Paradox of epithelial cell calcium homeostasis during vectorial transfer in crayfish kidney.

The molting cycle of the freshwater crayfish, Procambarus clarkii, has been used as a model to study the cellular physiology and molecular biology of Ca "supply" proteins that effect transcellular vectorial Ca(2+) movement to achieve organismal Ca homeostasis. Specifically, periods of net Ca(2+) influx (postmolt) have been compared with periods of net Ca(2+) balance (intermolt). The broader goal is to understand the paradox facing epithelial cells of maintaining low cytosolic Ca(2+)in the face of mass Ca(2+)transit across epithelial cells. This mini-review compares mRNA and protein expression profiles for a series of proteins that are of strategic importance in effecting transcellular Ca(2+) flux in a selected epithelium, the antennal gland (kidney analog) specifically during apical to basolateral Ca(2+) conveyance. Target proteins were selected as representative of key "stages" in the transcellular transfer of Ca(2+): import (epithelial Ca(2+) channel, ECaC); storage (sarco/endoplasmic reticulum Ca(2+) ATPase, SERCA); buffering (sarcoplasmic Ca(2+) binding protein, SCP); and export (plasma membrane Ca(2+) ATPase, PMCA and Na(+)/Ca(2+) exchanger, NCX). The purpose of this review is to assess coordination of expression of these target proteins at times of high Ca(2+) demand (premolt and postmolt) compared to low Ca demand (intermolt) as a function of cellular location (apical vs. basolateral; endomembranes vs. plasma membranes) and relative abundance within different regions of the antennal gland. Understanding the spatiotemporal regulation of Ca(2+) handling proteins involved in transcellular transport is fundamental to investigating their endocrine regulation.

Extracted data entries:
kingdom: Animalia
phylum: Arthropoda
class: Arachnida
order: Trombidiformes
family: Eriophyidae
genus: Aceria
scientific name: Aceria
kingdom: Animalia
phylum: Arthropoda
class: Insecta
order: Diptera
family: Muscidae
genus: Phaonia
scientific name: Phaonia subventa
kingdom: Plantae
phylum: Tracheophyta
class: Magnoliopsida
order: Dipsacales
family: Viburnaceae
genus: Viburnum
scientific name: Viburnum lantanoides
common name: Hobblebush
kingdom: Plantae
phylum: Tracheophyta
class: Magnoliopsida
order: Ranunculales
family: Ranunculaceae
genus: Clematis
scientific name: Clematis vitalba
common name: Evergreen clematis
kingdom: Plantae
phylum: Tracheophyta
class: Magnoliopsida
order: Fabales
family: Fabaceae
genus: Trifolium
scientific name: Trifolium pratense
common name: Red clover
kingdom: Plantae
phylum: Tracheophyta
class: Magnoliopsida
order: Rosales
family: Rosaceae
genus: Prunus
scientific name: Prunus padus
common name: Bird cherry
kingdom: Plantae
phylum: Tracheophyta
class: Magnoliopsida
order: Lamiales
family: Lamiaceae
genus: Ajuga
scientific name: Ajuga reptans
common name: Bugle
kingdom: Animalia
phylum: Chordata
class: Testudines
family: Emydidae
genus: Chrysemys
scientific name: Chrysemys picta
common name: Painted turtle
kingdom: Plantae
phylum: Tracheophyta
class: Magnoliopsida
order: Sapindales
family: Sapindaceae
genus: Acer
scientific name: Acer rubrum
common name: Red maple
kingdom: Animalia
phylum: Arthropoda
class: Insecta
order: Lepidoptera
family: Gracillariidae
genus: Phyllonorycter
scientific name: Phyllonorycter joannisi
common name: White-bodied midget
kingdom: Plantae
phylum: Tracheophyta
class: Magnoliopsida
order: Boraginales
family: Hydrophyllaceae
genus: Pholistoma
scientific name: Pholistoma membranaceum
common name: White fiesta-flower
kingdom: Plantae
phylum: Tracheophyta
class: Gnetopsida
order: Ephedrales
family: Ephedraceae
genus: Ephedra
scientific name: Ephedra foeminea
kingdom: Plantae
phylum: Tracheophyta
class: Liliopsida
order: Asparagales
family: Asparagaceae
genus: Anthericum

● **TASK DIRECTIONS**: According to the crayfish kidney abstract, which protein was chosen to represent the buffering stage of transcellular Ca(2+) transfer?

● **ANSWER**: Sarcoplasmic Ca(2+) binding protein (SCP).